(STUDY TEXT Opens)
The participants described mixed experiences of receiving health advice from health care providers. Some women recounted practitioners who helped them in achieving healthy behaviours through in‐depth, ongoing conversations about nutrition throughout pregnancy and provided information, support and reinforcement. At the same time, other women in our study reported a lack of counselling from their care provider regarding nutrition and physical activity in pregnancy. It was common to receive pamphlets and to be given the opportunity to ask questions, but they did not feel that they were provided with in‐depth counselling about their existing habits and what behaviours are needed to change or be modified:

I'm a little bit disappointed how little it [nutrition] was talked about and brought up. But for all they know, I could be eating french fries for every meal … I do not know why no one really talked to me about a lot of these things, exercise or diet or weight gain. But, yeah, no, it was not literally brought up at all (Focus Group 16).Pamphlets were often provided, but the participants expressed frustration that they were not receiving more comprehensive counselling in addition to the pamphlets:

I did get a package from the midwife and it had recommended foods for like iron rich foods and healthy choices to make, but it wasn't really discussed in person, it was just like a pamphlet to read on my own (Focus Group 9).The timing of these counselling discussions was an important factor for many participants, as information received too early or too late was ineffective:

I just got it from my doctor last week, so they gave you the information but it's kind of late, like I'm already six months now, so it was just a little late to be getting that information (Focus Group 4).Several participants suggested that involving nutritionists, dietitians and physical activity counsellors, as a routine part of pregnancy care, would complement the information provided by primary health care providers.
(STUDY TEXT Closes)
(SUPPLIED DATA Opens)
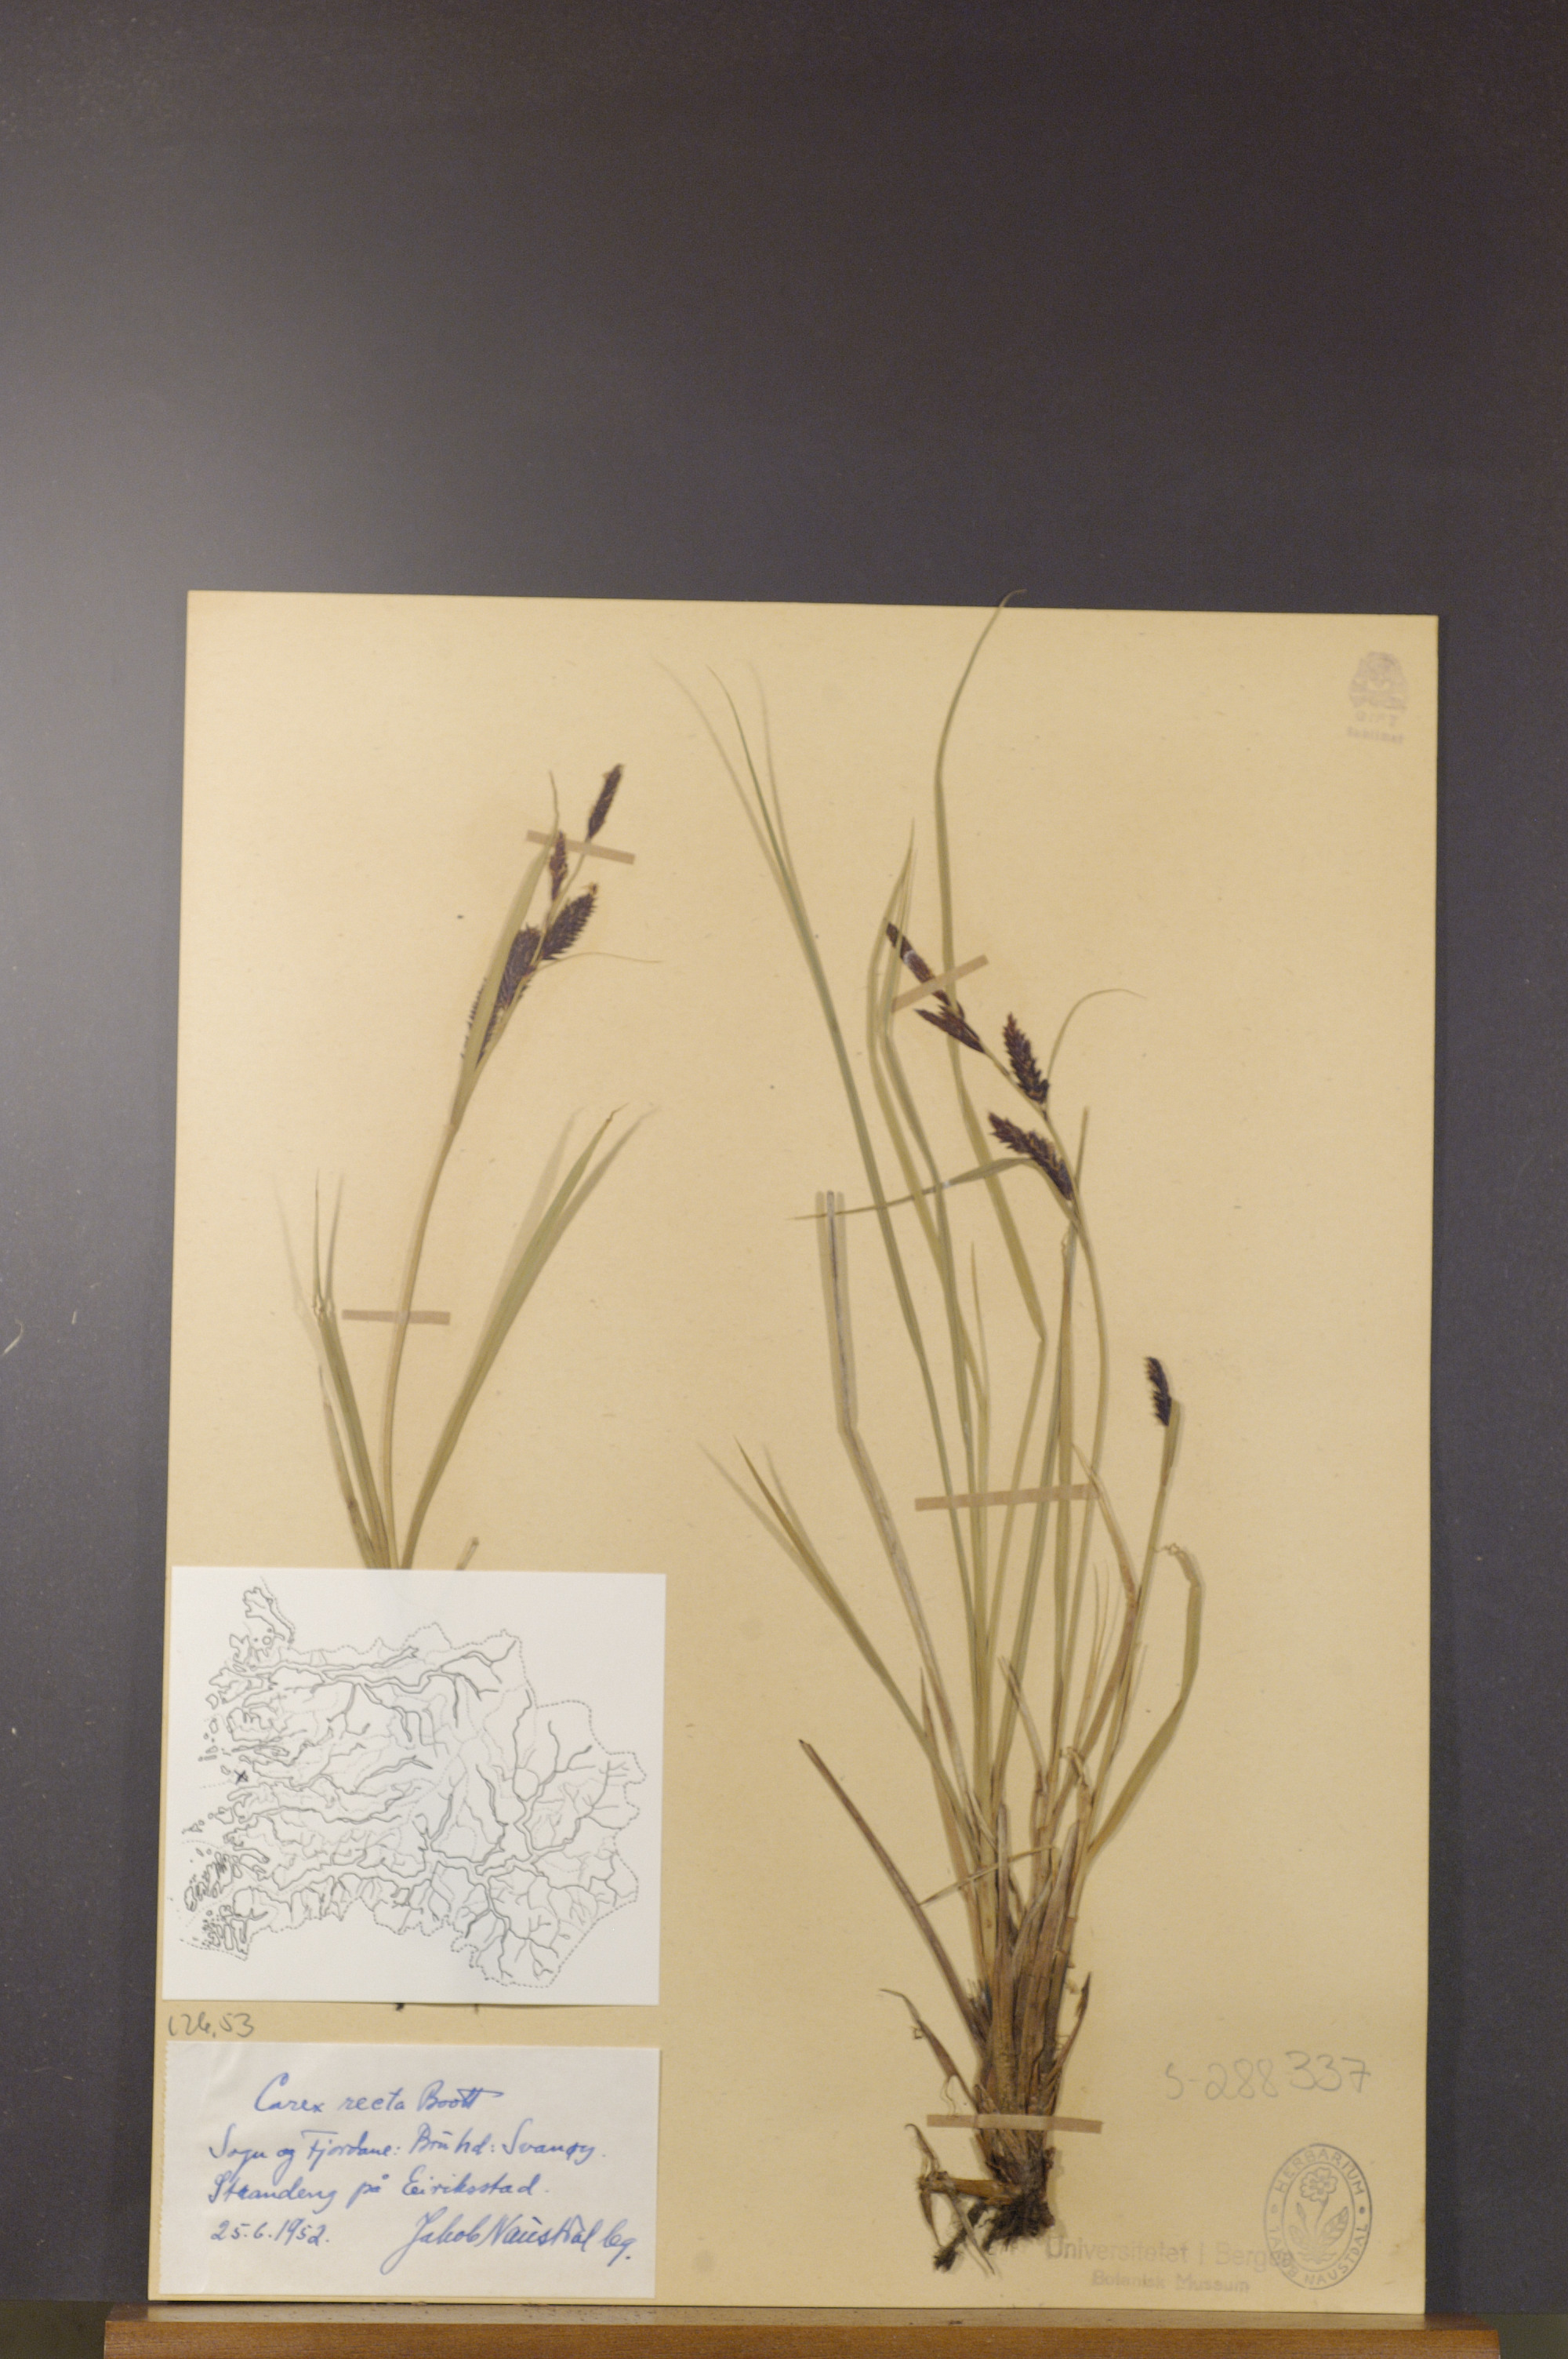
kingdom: Plantae
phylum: Tracheophyta
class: Liliopsida
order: Poales
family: Cyperaceae
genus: Carex
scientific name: Carex recta
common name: Estuarine sedge
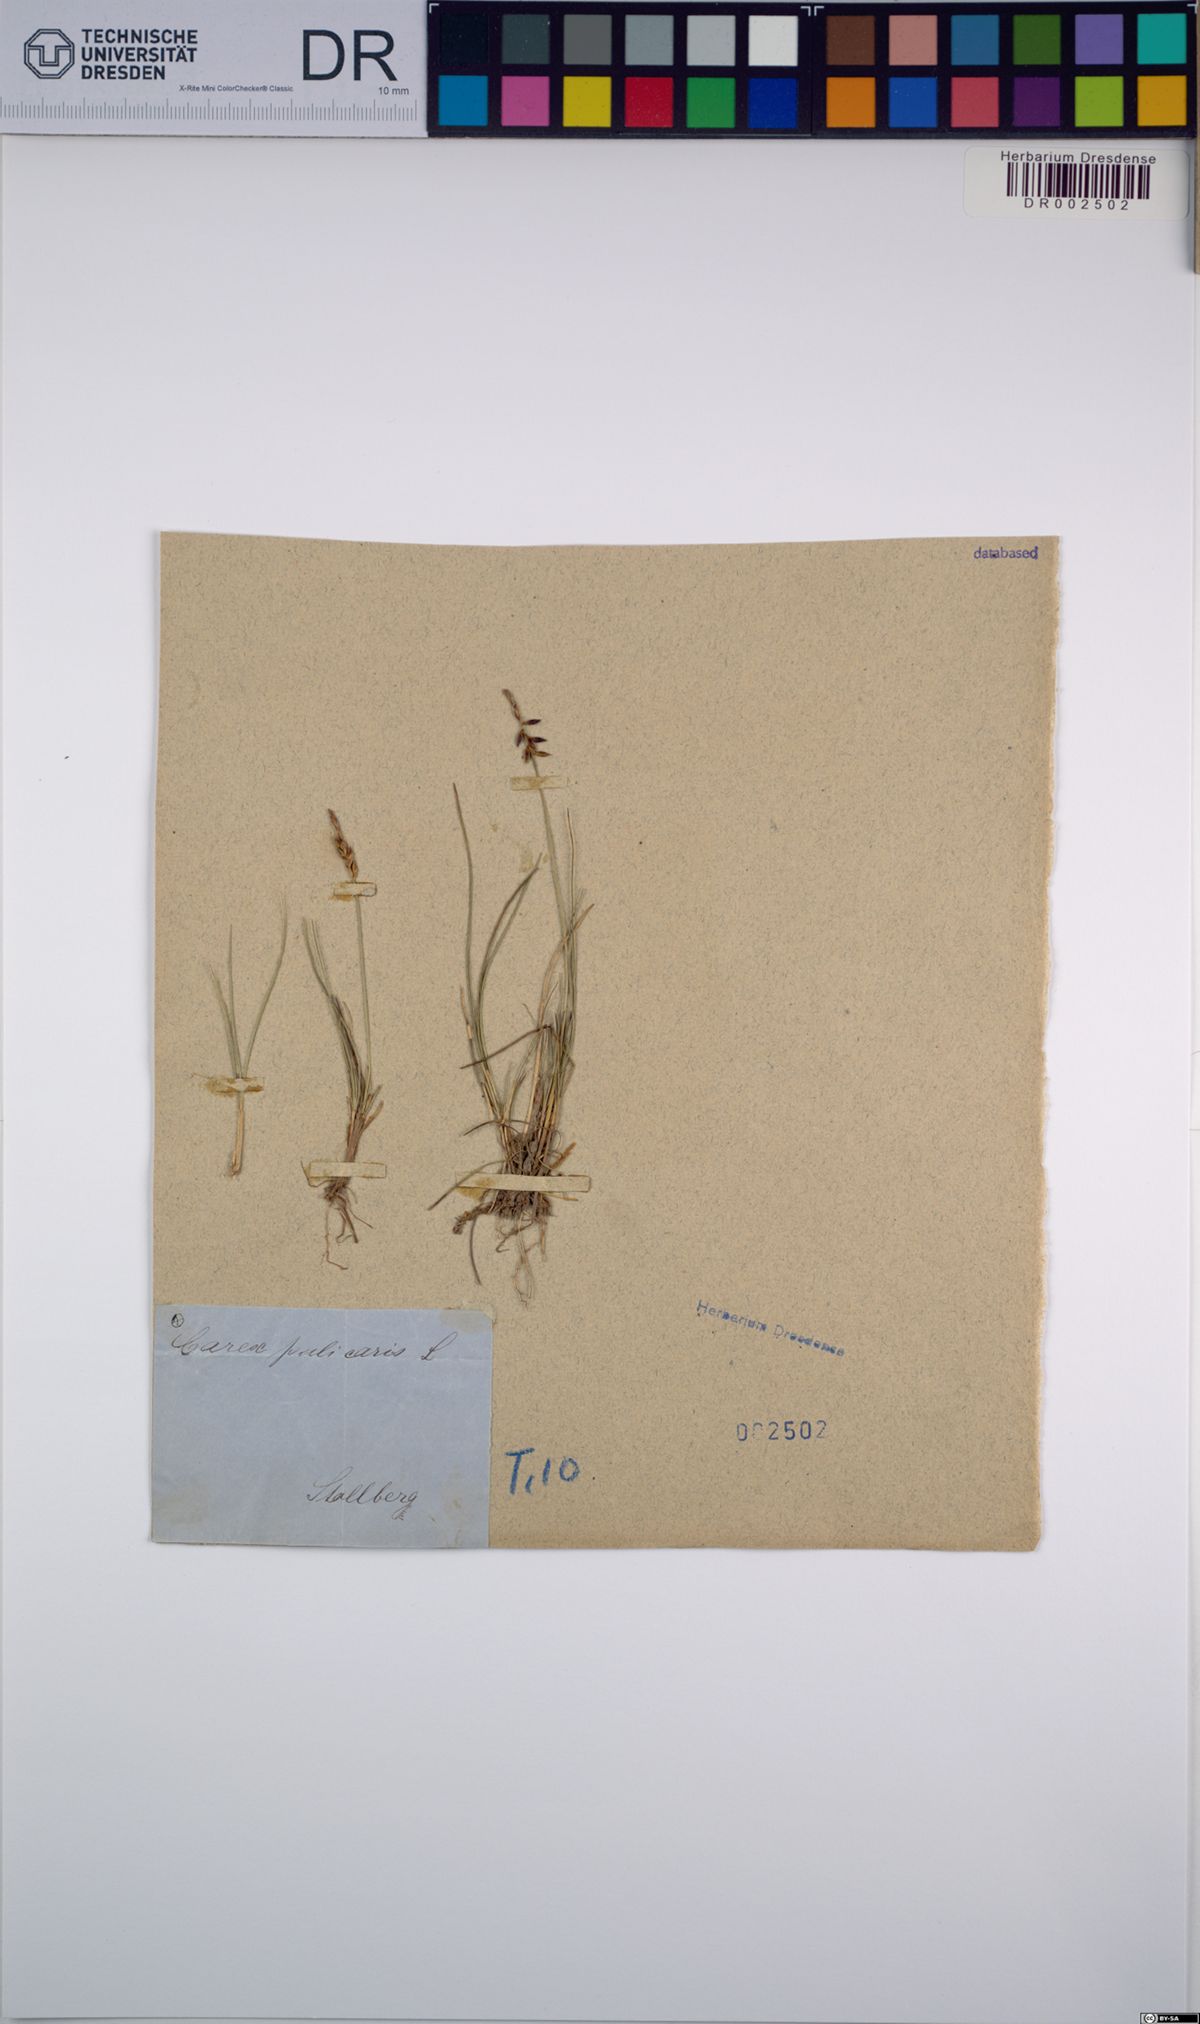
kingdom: Plantae
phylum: Tracheophyta
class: Liliopsida
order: Poales
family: Cyperaceae
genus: Carex
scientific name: Carex pulicaris
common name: Flea sedge
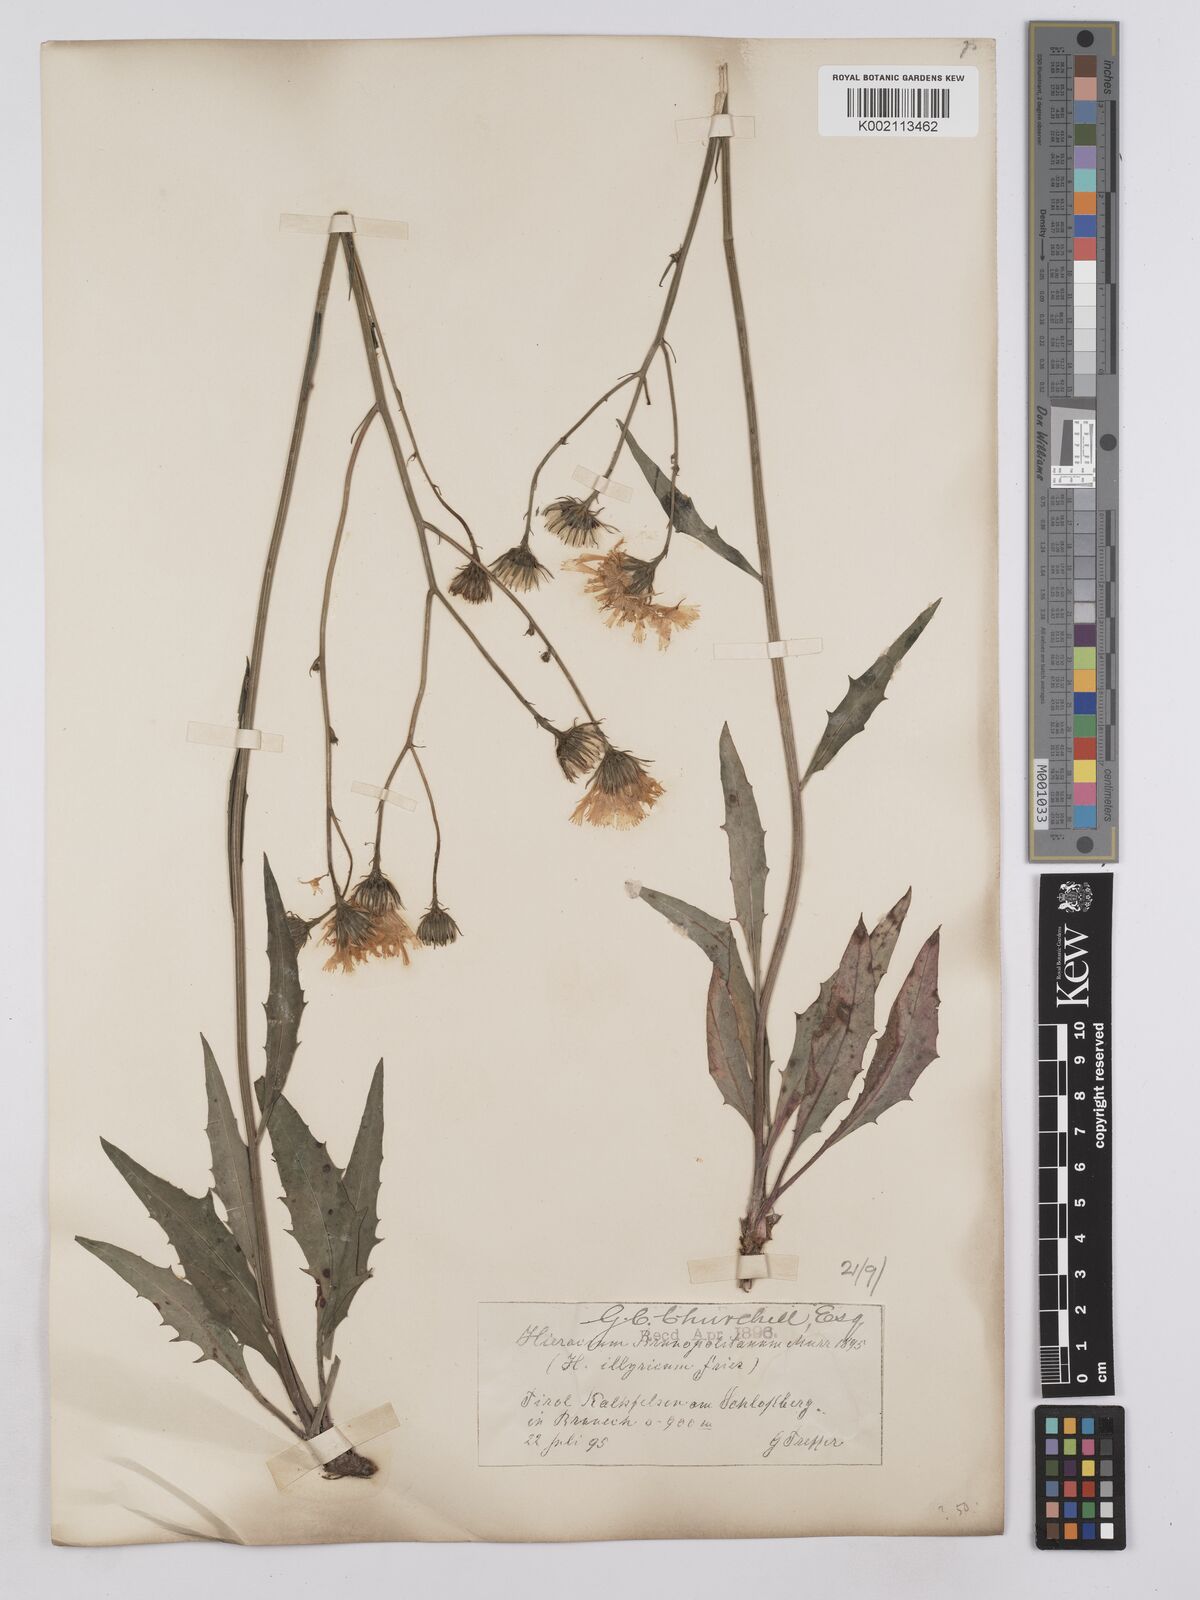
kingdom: Plantae
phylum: Tracheophyta
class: Magnoliopsida
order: Asterales
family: Asteraceae
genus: Hieracium
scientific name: Hieracium calcareum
(SUPPLIED DATA Closes)
• **ASSIGNMENT A**
In the passage on pregnancy nutrition advice, what made counseling information ineffective for many participants?
• **ASSIGNMENT B**
Return the part of the passage on pregnancy nutrition advice that opens with the words containing "I just got it" and closes with "primary health care providers.".
• **ASSIGNMENT C**
Supply the next part of the passage on pregnancy nutrition advice, picking up after its final sentence.

• **REPLY A**
The information came too early or too late.

• **REPLY B**
I just got it from my doctor last week, so they gave you the information but it's kind of late, like I'm already six months now, so it was just a little late to be getting that information (Focus Group 4).Several participants suggested that involving nutritionists, dietitians and physical activity counsellors, as a routine part of pregnancy care, would complement the information provided by primary health care providers.

• **REPLY C**
3.3.2. Values and beliefs of others

The values and beliefs of others—family, friends, co‐workers and even strangers—were reported as being a source of pressure and judgement. For example, the women described feeling pressure to relax their diet and give into food cravings. They were encouraged to eat what they wanted, as pregnancy was ‘a time to relax and indulge’:

I've had a supervisor, who was like ‘oh, I got these cookies for you, take them to your desk.’ … people wanting to feed you, and not necessarily good things. No one's going ‘here, eat 10 fruits and vegetables.’ They're telling you to have ice cream … which is not helpful when you are trying to walk a line of being healthy (Focus Group 4).At times, the women also experienced judgement regarding what they were eating. One woman described having to justify her food choices:

I get so annoyed when people comment on things that you are eating. Like saying, ‘oh you should not be eating that, you are pregnant’. My mom … she kept saying, ‘oh you cannot eat that’, I'm like, ‘yes I can. I think I'm aware of what I can and cannot eat’ (Focus Group 7).Similarly, the women described experiencing judgement around physical activities that others believed to be unsafe, although this was often based on misinformation or a misperception of safety.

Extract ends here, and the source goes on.